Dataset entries
----

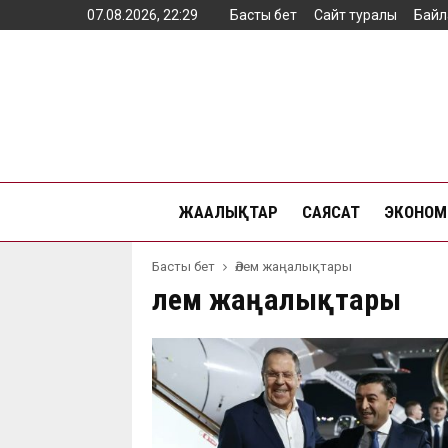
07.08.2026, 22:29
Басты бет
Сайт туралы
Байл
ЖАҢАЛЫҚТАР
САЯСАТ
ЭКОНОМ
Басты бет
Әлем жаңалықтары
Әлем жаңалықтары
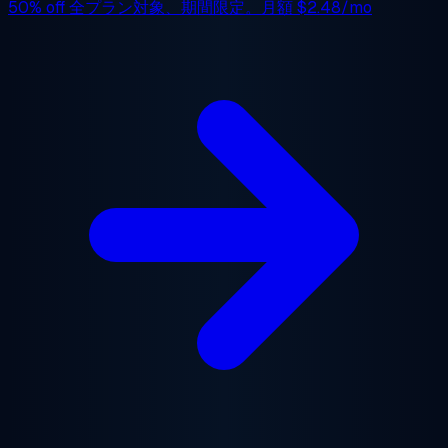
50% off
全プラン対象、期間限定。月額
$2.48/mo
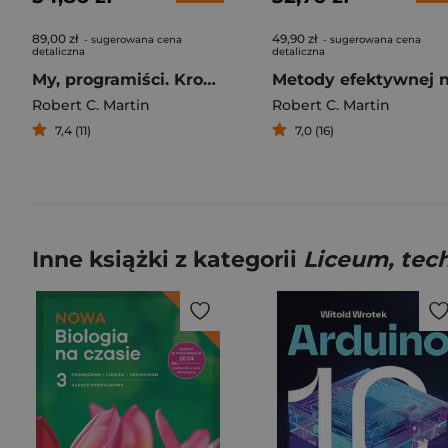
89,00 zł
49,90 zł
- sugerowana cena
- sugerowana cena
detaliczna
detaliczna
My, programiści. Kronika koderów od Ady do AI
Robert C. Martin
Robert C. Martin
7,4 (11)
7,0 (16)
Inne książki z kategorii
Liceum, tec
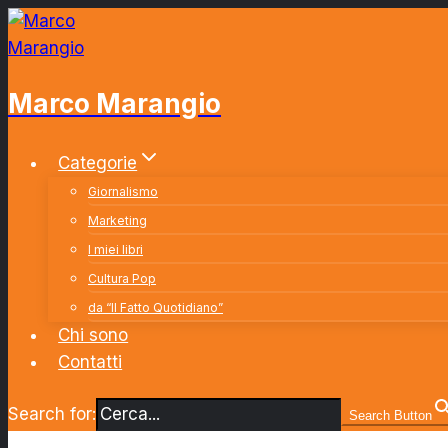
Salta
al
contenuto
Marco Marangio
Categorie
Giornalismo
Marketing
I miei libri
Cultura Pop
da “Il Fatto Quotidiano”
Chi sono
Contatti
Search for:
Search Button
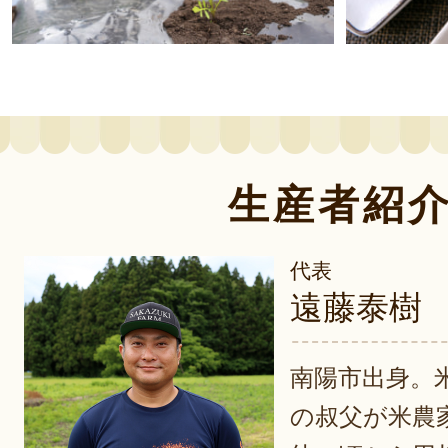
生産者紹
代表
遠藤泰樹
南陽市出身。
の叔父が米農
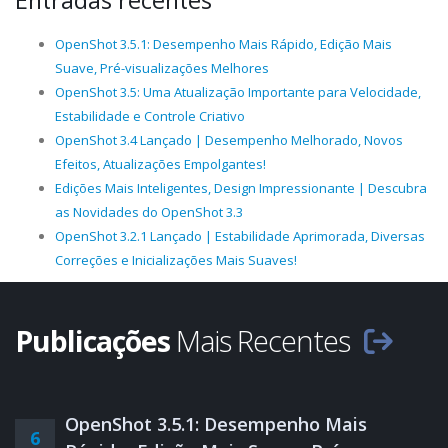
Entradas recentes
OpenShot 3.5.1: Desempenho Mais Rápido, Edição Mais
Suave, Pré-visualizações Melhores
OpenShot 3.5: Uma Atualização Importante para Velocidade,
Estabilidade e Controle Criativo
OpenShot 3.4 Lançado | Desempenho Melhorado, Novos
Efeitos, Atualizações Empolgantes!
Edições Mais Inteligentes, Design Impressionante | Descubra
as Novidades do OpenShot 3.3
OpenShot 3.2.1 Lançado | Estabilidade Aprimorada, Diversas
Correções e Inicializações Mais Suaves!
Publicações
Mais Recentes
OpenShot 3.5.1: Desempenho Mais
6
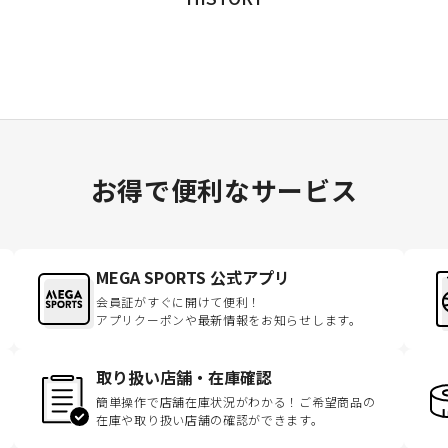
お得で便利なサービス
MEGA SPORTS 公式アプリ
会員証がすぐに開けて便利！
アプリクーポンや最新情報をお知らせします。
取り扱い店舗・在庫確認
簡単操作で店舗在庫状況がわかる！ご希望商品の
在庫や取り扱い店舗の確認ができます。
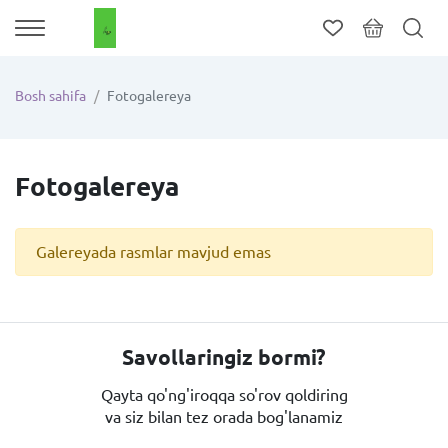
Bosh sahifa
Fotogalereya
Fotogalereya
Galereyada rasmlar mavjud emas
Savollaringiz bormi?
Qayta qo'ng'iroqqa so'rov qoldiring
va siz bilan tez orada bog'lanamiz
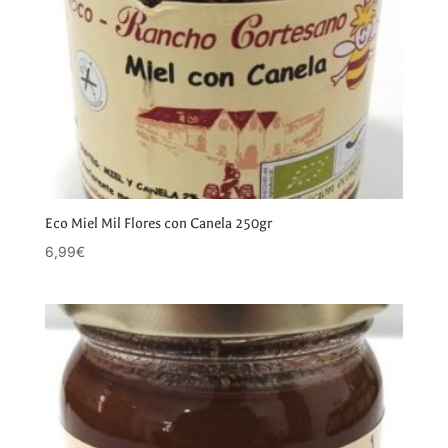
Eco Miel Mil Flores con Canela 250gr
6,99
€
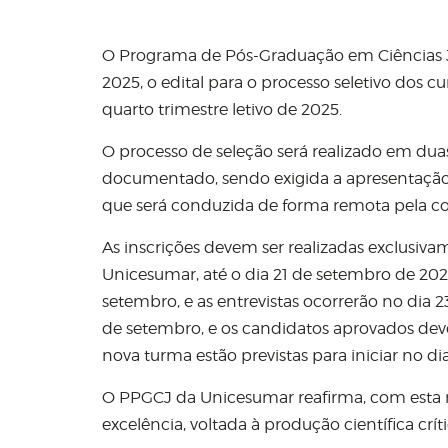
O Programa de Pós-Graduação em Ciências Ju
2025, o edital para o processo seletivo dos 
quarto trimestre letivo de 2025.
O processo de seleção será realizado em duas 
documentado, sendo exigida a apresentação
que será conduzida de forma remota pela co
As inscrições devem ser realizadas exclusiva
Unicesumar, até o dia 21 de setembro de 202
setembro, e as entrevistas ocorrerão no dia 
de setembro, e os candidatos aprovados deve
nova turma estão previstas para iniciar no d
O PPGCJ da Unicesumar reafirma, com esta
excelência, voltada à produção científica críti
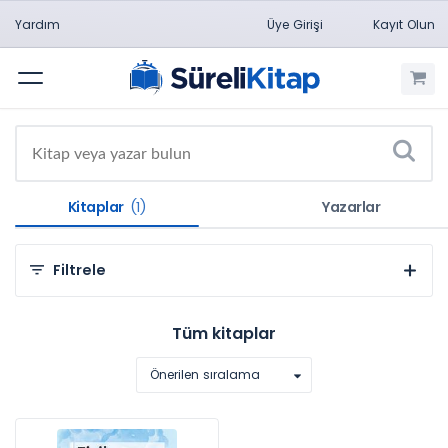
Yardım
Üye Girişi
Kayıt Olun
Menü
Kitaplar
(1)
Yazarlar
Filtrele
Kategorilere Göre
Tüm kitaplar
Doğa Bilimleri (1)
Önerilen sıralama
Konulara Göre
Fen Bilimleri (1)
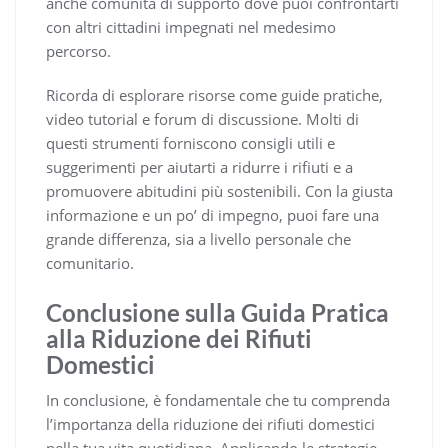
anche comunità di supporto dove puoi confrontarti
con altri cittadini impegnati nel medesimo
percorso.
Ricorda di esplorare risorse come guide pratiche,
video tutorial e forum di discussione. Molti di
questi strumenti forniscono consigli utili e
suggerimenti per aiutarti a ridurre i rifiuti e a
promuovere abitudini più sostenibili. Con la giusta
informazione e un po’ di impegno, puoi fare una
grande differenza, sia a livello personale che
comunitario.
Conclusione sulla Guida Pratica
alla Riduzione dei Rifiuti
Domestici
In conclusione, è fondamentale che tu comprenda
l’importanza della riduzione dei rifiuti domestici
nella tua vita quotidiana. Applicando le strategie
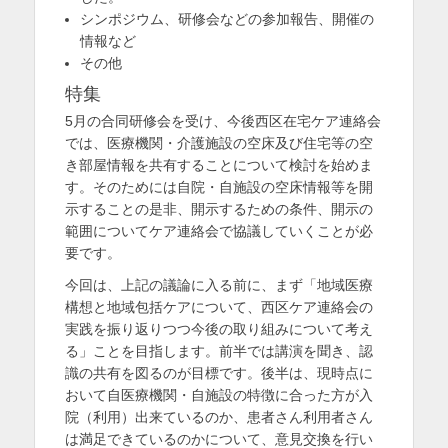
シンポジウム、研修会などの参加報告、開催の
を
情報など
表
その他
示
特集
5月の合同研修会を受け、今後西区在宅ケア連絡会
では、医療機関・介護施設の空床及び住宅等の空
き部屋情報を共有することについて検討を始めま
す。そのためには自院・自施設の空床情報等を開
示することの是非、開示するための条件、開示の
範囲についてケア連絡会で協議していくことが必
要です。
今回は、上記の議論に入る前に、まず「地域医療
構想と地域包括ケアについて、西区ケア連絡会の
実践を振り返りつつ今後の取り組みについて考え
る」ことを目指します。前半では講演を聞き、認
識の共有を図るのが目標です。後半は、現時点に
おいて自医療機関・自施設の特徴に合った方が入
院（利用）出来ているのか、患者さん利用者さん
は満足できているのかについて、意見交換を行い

----

Without the pictures, write out every entry exactly as it appears.

Problem solution =>
07.08.2026, 22:29
Басты бет
Сайт туралы
Байл
ЖАҢАЛЫҚТАР
САЯСАТ
ЭКОНОМ
Басты бет
Әлем жаңалықтары
Әлем жаңалықтары
50% off
全プラン対象、期間限定。月額
$2.48/mo
89,00 zł
49,90 zł
- sugerowana cena
- sugerowana cena
detaliczna
detaliczna
My, programiści. Kronika koderów od Ady do AI
Robert C. Martin
Robert C. Martin
7,4 (11)
7,0 (16)
Inne książki z kategorii
Liceum, tec
Salta
al
contenuto
Marco Marangio
Categorie
Giornalismo
Marketing
I miei libri
Cultura Pop
da “Il Fatto Quotidiano”
Chi sono
Contatti
Search for:
Search Button
生産者紹
代表
遠藤泰樹
南陽市出身。
の叔父が米農
Entradas recentes
OpenShot 3.5.1: Desempenho Mais Rápido, Edição Mais
Suave, Pré-visualizações Melhores
OpenShot 3.5: Uma Atualização Importante para Velocidade,
Estabilidade e Controle Criativo
OpenShot 3.4 Lançado | Desempenho Melhorado, Novos
Efeitos, Atualizações Empolgantes!
Edições Mais Inteligentes, Design Impressionante | Descubra
as Novidades do OpenShot 3.3
OpenShot 3.2.1 Lançado | Estabilidade Aprimorada, Diversas
Correções e Inicializações Mais Suaves!
Publicações
Mais Recentes
OpenShot 3.5.1: Desempenho Mais
6
お得で便利なサービス
MEGA SPORTS 公式アプリ
会員証がすぐに開けて便利！
アプリクーポンや最新情報をお知らせします。
取り扱い店舗・在庫確認
簡単操作で店舗在庫状況がわかる！ご希望商品の
在庫や取り扱い店舗の確認ができます。
Bosh sahifa
Fotogalereya
Fotogalereya
Galereyada rasmlar mavjud emas
Savollaringiz bormi?
Qayta qo'ng'iroqqa so'rov qoldiring
va siz bilan tez orada bog'lanamiz
Eco Miel Mil Flores con Canela 250gr
6,99
€
O Programa de Pós-Graduação em Ciências Ju
2025, o edital para o processo seletivo dos 
quarto trimestre letivo de 2025.
O processo de seleção será realizado em duas 
documentado, sendo exigida a apresentação
que será conduzida de forma remota pela co
As inscrições devem ser realizadas exclusiva
Unicesumar, até o dia 21 de setembro de 202
setembro, e as entrevistas ocorrerão no dia 
de setembro, e os candidatos aprovados deve
nova turma estão previstas para iniciar no d
O PPGCJ da Unicesumar reafirma, com esta
excelência, voltada à produção científica críti
Yardım
Üye Girişi
Kayıt Olun
Menü
Kitaplar
(1)
Yazarlar
Filtrele
Kategorilere Göre
Tüm kitaplar
Doğa Bilimleri (1)
Önerilen sıralama
Konulara Göre
Fen Bilimleri (1)
anche comunità di supporto dove puoi confrontarti
con altri cittadini impegnati nel medesimo
percorso.
Ricorda di esplorare risorse come guide pratiche,
video tutorial e forum di discussione. Molti di
questi strumenti forniscono consigli utili e
suggerimenti per aiutarti a ridurre i rifiuti e a
promuovere abitudini più sostenibili. Con la giusta
informazione e un po’ di impegno, puoi fare una
grande differenza, sia a livello personale che
comunitario.
Conclusione sulla Guida Pratica
alla Riduzione dei Rifiuti
Domestici
In conclusione, è fondamentale che tu comprenda
l’importanza della riduzione dei rifiuti domestici
nella tua vita quotidiana. Applicando le strategie
シンポジウム、研修会などの参加報告、開催の
を
情報など
表
その他
示
特集
5月の合同研修会を受け、今後西区在宅ケア連絡会
では、医療機関・介護施設の空床及び住宅等の空
き部屋情報を共有することについて検討を始めま
す。そのためには自院・自施設の空床情報等を開
示することの是非、開示するための条件、開示の
範囲についてケア連絡会で協議していくことが必
要です。
今回は、上記の議論に入る前に、まず「地域医療
構想と地域包括ケアについて、西区ケア連絡会の
実践を振り返りつつ今後の取り組みについて考え
る」ことを目指します。前半では講演を聞き、認
識の共有を図るのが目標です。後半は、現時点に
おいて自医療機関・自施設の特徴に合った方が入
院（利用）出来ているのか、患者さん利用者さん
は満足できているのかについて、意見交換を行い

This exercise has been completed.